Recent studies demonstrate that we are in danger of losing our rights by the mere fact that Americans, in their pursuit of guaranteed outcomes that requires increased government control over the private sector, seem unaware that the constitution was written to protect rights given “by our Creator,” namely those rights involving our right to life, liberty and the pursuit of happiness. Or, as one astute writer for “The American Thinker” recently put it: “What defines something as a right is whether the government can or cannot prohibit you from doing it.”

Therefore, the government can require citizens to serve for the defense of the country (the draft), because it has the duty to provide for the national defense, but it cannot require that we get a driver’s license, and in fact, can revoke our right to one. It has the duty to protect our right to worship and cannot prohibit us from worship, but it is not responsible for building our churches for us. It doesn’t guarantee an outcome that all Americans will worship. It must protect our right to pursue our own prosperity, but it cannot guarantee each citizen such prosperity. The word “responsibility” must come into play somewhere, lest we require the government to buy our groceries, pay our electric bill and, in general, keep us as dependent infants.

The danger is that our media and many in office have twisted the understanding of a right, which is to be protected, into a guaranteed outcome. But, as we know from other ill-informed government programs, in order to guarantee an outcome, we must deny someone else their rights in order to artificially prop up someone else. In order to make me look smarter on an IQ test, someone else’s actual score must be diminished.

Governor Christine Gregoire, in her attempts at expanding government guarantees of health care coverage (which is not a right), robbed some citizens of purchasing their own insurance in order to guarantee coverage to others, whom she claimed could not afford to purchase their own. Never mind that our state’s policies are what made such coverage impossible to purchase in the first place, by making Washington state one of the most hostile states for insurers to do business with, making insurance more expensive and prohibitive in our state than others.

This is how organized crime works. The local mob requires that merchants purchase their services by threatening and running competition out of town. It’s necessary to squash competition in order to keep power. So now you know what’s really behind the maniacal focus on what liberals call “health care reform,” but what really amounts to the destruction of our health care system for the purpose of taking over a bigger slice of the American economy.

It’s kind of interesting (or predicatble) that the biggest proponents of universal health care are Hollywood celebrity activists and left-leaning politicians. Congress and federal employees are exempt from the health care plan, as is noted in the actual bill floating in the House. Federal employees enjoy private insurance at taxpayer expense, with no restrictions or limitations. The wealthy (such as the East Coast elites and Hollywood celebs) will be able to afford private insurance, which will be even costlier than it is now.

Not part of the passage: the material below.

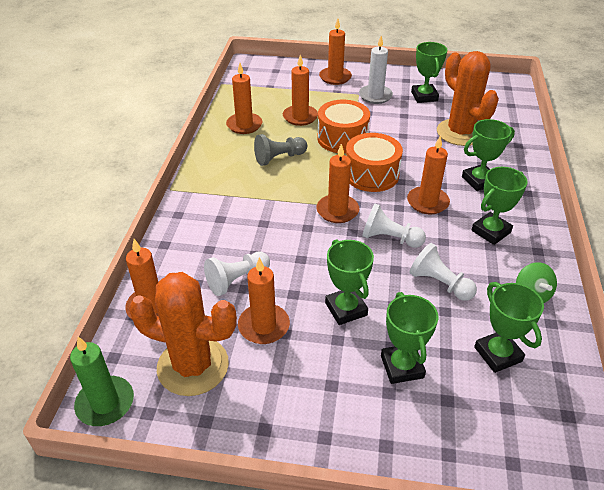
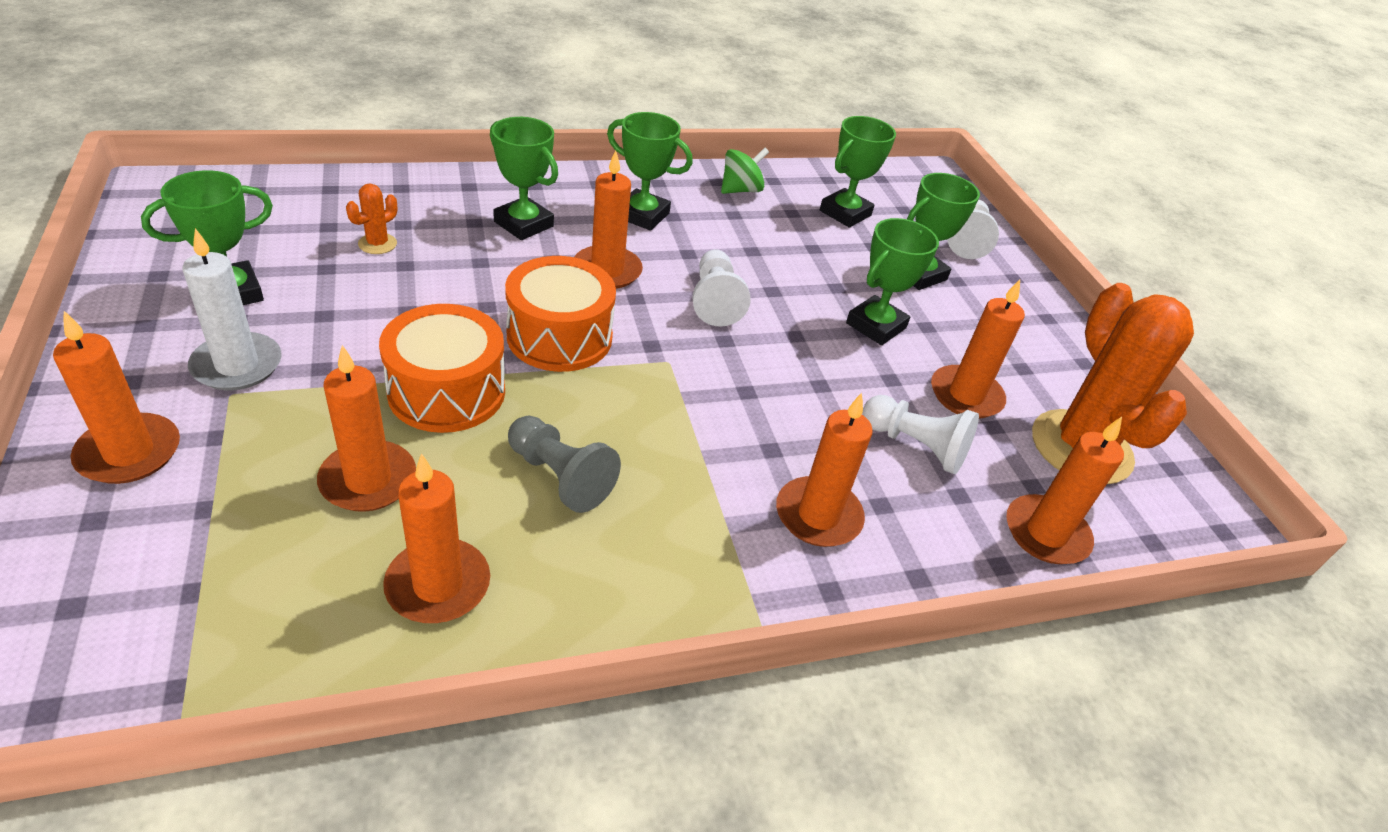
camera: 120 degrees left, 0 degrees up
(105, 403) = (1207, 517): green candle -> none
(337, 211) = (684, 363): orange candle -> orange candle (818, 515)
(439, 283) = (771, 253): white pawn -> white pawn (967, 240)
(460, 133) = (377, 244): orange cactus -> orange cactus, size x0.40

They will be insulated from the negative, unintended consequences of government health care. When their 90-year-old grandma needs a pacemaker, they will simply purchase one from the private system. We, in the middle class, however, will be told that grandma’s life isn’t worth taking up one of the precious few pacemakers they have left. We will be at the mercy of the government.

After all, for those who insist that health care is a “right,” the naive notion that the government can guarantee good health as an outcome, comes from the same people who believed that the War on Poverty would actually work and that Social Security would guarantee that elders would not die in poverty. It appears they failed on at least these two accounts. I suppose it’s their right to fail, as long as we keep paying for it.